Confusion matrix and calculated True Positive Rate (TPR) for geographic discrimination of 153 teeth using ANN and SVM models based on SNV and second derivative absorbance spectra, and a PLS-DA model based on second derivative data. Abbreviations are a, actual; p, predicted; Mar, Marlborough; Cle, Clermont; MtG, Mount Gravatt; Wow, Wowan; Com, Comet; Dix, Dixalea; Rag, Raglan.
Conclusion
NIR spectroscopy is a non-destructive method that has been applied for the classification of teeth 58 in the context of demineralisation and decay,59,60 but to our knowledge it has not been used in characterisation of teeth in terms of tooth type, sex, diet, and place of origin. Pretreatment choice impacted discriminant success, and pretreatment was optimised for each model, based on visual inspection of PCA and PLS-DA biplots. SIMCA underperformed relative to other model types across the attributes considered, while no one of the other three model types (SVM, ANN and PLS-DA) stood out as superior.
Deciduous teeth were discriminated from permanent teeth (unerupted and erupted) on the basis of their spectra in qualitative (PCA and PLS-DA score biplots) and quantitative chemometric methods (SVM, ANN and SIMCA). Thus, tooth type is a potential confounding variable when attempting to discriminate sex, diet or geographic location. For discrimination based on tooth type, SVM and ANN models outperformed SIMCA. Discrimination based on sex was achieved using a PLS-DA second derivative model to an accuracy of 95% overall, with better results for female than male classification. Discrimination on diet (grass- vs grain-fed diet) was achieved to an accuracy of 81 and 82% using SVM and PLS-DA models respectively. Discrimination based on location was achieved using SVM and ANN models to a TPR of >70% for four of the seven locations considered, depending on the model used.

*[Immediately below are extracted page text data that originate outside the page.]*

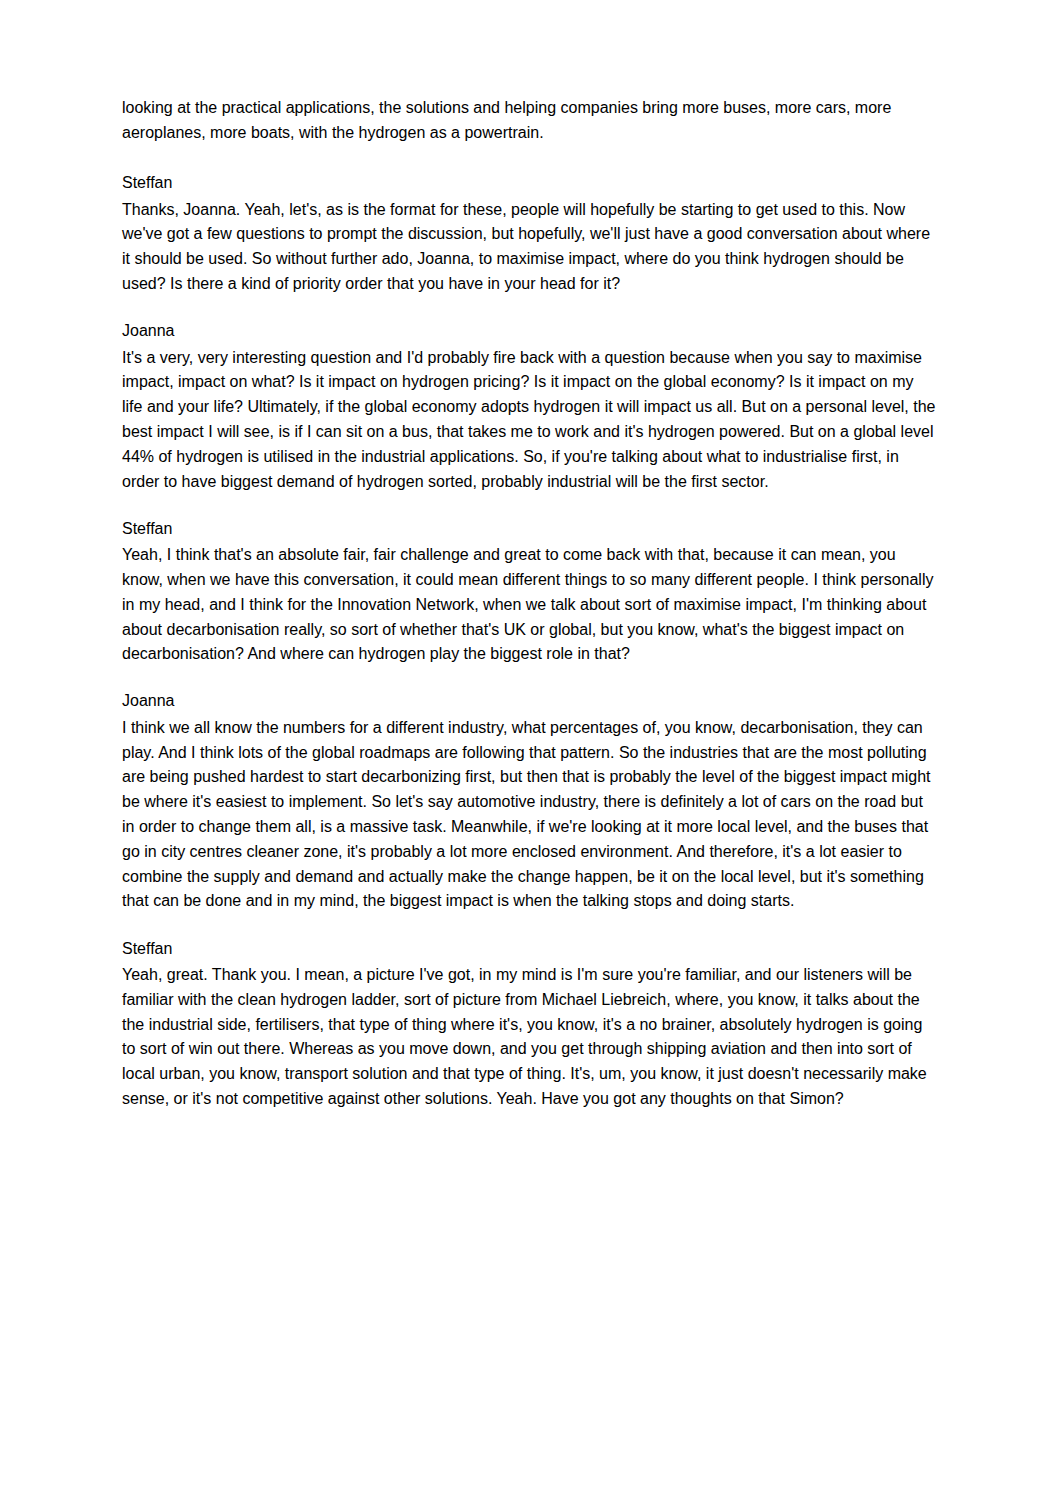looking at the practical applications, the solutions and helping companies bring more buses, more cars, more aeroplanes, more boats, with the hydrogen as a powertrain.
Steffan
Thanks, Joanna. Yeah, let's, as is the format for these, people will hopefully be starting to get used to this. Now we've got a few questions to prompt the discussion, but hopefully, we'll just have a good conversation about where it should be used. So without further ado, Joanna, to maximise impact, where do you think hydrogen should be used? Is there a kind of priority order that you have in your head for it?
Joanna
It's a very, very interesting question and I'd probably fire back with a question because when you say to maximise impact, impact on what? Is it impact on hydrogen pricing? Is it impact on the global economy? Is it impact on my life and your life? Ultimately, if the global economy adopts hydrogen it will impact us all. But on a personal level, the best impact I will see, is if I can sit on a bus, that takes me to work and it's hydrogen powered. But on a global level 44% of hydrogen is utilised in the industrial applications. So, if you're talking about what to industrialise first, in order to have biggest demand of hydrogen sorted, probably industrial will be the first sector.
Steffan
Yeah, I think that's an absolute fair, fair challenge and great to come back with that, because it can mean, you know, when we have this conversation, it could mean different things to so many different people. I think personally in my head, and I think for the Innovation Network, when we talk about sort of maximise impact, I'm thinking about about decarbonisation really, so sort of whether that's UK or global, but you know, what's the biggest impact on decarbonisation? And where can hydrogen play the biggest role in that?
Joanna
I think we all know the numbers for a different industry, what percentages of, you know, decarbonisation, they can play. And I think lots of the global roadmaps are following that pattern. So the industries that are the most polluting are being pushed hardest to start decarbonizing first, but then that is probably the level of the biggest impact might be where it's easiest to implement. So let's say automotive industry, there is definitely a lot of cars on the road but in order to change them all, is a massive task. Meanwhile, if we're looking at it more local level, and the buses that go in city centres cleaner zone, it's probably a lot more enclosed environment. And therefore, it's a lot easier to combine the supply and demand and actually make the change happen, be it on the local level, but it's something that can be done and in my mind, the biggest impact is when the talking stops and doing starts.
Steffan
Yeah, great. Thank you. I mean, a picture I've got, in my mind is I'm sure you're familiar, and our listeners will be familiar with the clean hydrogen ladder, sort of picture from Michael Liebreich, where, you know, it talks about the the industrial side, fertilisers, that type of thing where it's, you know, it's a no brainer, absolutely hydrogen is going to sort of win out there. Whereas as you move down, and you get through shipping aviation and then into sort of local urban, you know, transport solution and that type of thing. It's, um, you know, it just doesn't necessarily make sense, or it's not competitive against other solutions. Yeah. Have you got any thoughts on that Simon?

The use of NIR spectroscopy to discriminate samples based on geographic origin result has high practical potential to the cattle industry, and it is recommended further work be conducted, involving samples from a wider variety of regions and of a more balanced age and sex distribution. The results of the current study should also encourage similar studies with human teeth, with the potential to use NIR spectroscopy in estimation of, for example, sex, holding value in forensic and archaeological investigations.
Footnotes
Acknowledgments
The authors thank Ryan Batley of Central Queensland University, Rockhampton, Australia for arranging procurement of bovine mandibles for use in this study, and JBS Rockhampton for their donation of 100 mandibles. The authors thank Prof. Mark Tennant for academic advice, Dr Mark Griffin of Insight Research Services Associated for statistical advice, Rob Dixon for his advice on bovine nutrition, and Professor Simon Quigley for the use of densitometry equipment. This research project is supported under the Commonwealth Government’s Research Training Program. The authors gratefully acknowledge the financial support provided by the Australian Government.
Declaration of conflicting interests
The author(s) declared no potential conflicts of interest with respect to the research, authorship, and/or publication of this article.
Funding
The author(s) received no financial support for the research, authorship, and/or publication of this article.